The Pointer has sent multiple requests to Brown for comment since evidence of the Indian government plot was released. He has not responded and has not made any public comment condemning the BJP or the Indian government which are led by his close friend Modi.

The CBC article suggested their relationship has soured, citing comments Brown has recently made questioning religious discrimination in India, after significant pressure from groups in Brampton where visible minorities make up about 80 percent of the population and Sikhs are the largest ethno-religious demographic group. Muslim-Canadians, another significant demographic in the city, have also condemned Modi and his government for their policies and demanded Brown finally take a strong stand. In his public remarks cited as evidence of a souring relationship, Brown has refused to single out Modi or the BJP, or even mention them and he has not referred to the Indian government.

He has continued to visit India regularly and in 2021, when Modi’s BJP government passed draconian legislation aimed at disenfranchising Muslims and stripping away control from Sikh farmers, The Pointer repeatedly questioned Brown for refusing to take a stance despite multiple protests by Sikhs in his city and widespread backlash among Muslim Canadians including the large numbers in Brampton. 

He eventually released a brief video defending the right to protest but refused to name Modi or the BJP and did not mention their policies which sparked unrest across parts of India that impacted hundreds of thousands of Brampton residents.  

Sandhu has spoken glowingly of Brown, praising him as a strong Brampton leader in the Toronto Star when he registered for reelection in 2022 after his disqualification by the CPC. Sandhu did not disclose that he was planning to run for Brampton council himself. He registered three days after the Star article was published. 

Sandhu failed to mention any of the numerous scandals Brown had been implicated in or evidence of his wrongdoing around contracts and hiring. Brown eventually cancelled a half-dozen investigations that had been called by a majority of councillors in 2022, probing the allegations and damning evidence that staff had brought forward against him. 

Sources, including Moore, have told The Pointer Sandhu helped Brown during his 2022 CPC leadership bid. His PR company lists “Tamil Rights Group” as one of his clients, one of Brown’s central causes and key sources for political support when he won the Ontario PC leadership in 2015 and during his campaigns since then.

Sandhu did not respond to questions Monday.

“I don’t understand how a media outlet could take its cues from a man who supported Brown and talked him up in 2022, helped him on the CPC leadership campaign, and now is behind a narrative trying to tell us Brown isn’t close with Modi,” Moore said Monday. “I just hope the CBC doesn’t feel like it has to take sides because of Pierre Poilievre‘s promise to cut its funding.”

She cautions MPs on the parliamentary committee to avoid he said, she said claims, pointing to examples of Brown’s history of dividing diaspora communities for his own political gain.   

“I just hope this isn’t another example of Patrick Brown telling one side one thing and the other side something else, with our media and government leaders wondering who to believe.
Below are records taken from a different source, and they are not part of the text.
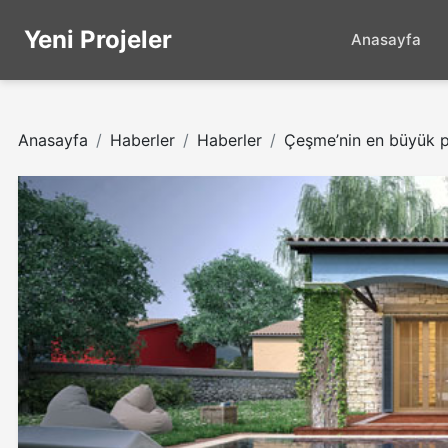
Yeni Projeler
Anasayfa
Anasayfa
Haberler
Haberler
Çeşme’nin en büyük pr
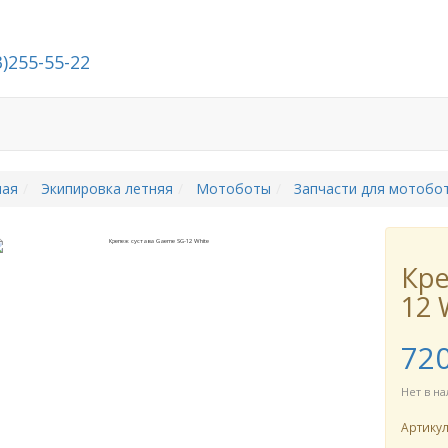
3)255-55-22
Стать дилером
О компании
Контакты
ная
Экипировка летняя
Мотоботы
Запчасти для мотобо
Кре
12 
72
Нет в н
Артику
“But isn’t that the whole point of the committee hearings, to find out and show how our politicians get used by operatives, agents and people in our own communities working with foreign governments? 

“It just seems like whenever Patrick Brown is questioned about anything, somehow he spins the narrative to look like he’s the victim.

“We already know the BJP interfered in Canada to help Patrick Brown.

“When he cancelled the forensic audits in Brampton looking into all the evidence of his own wrongdoing, he obviously had something to hide. This is a pattern with him.”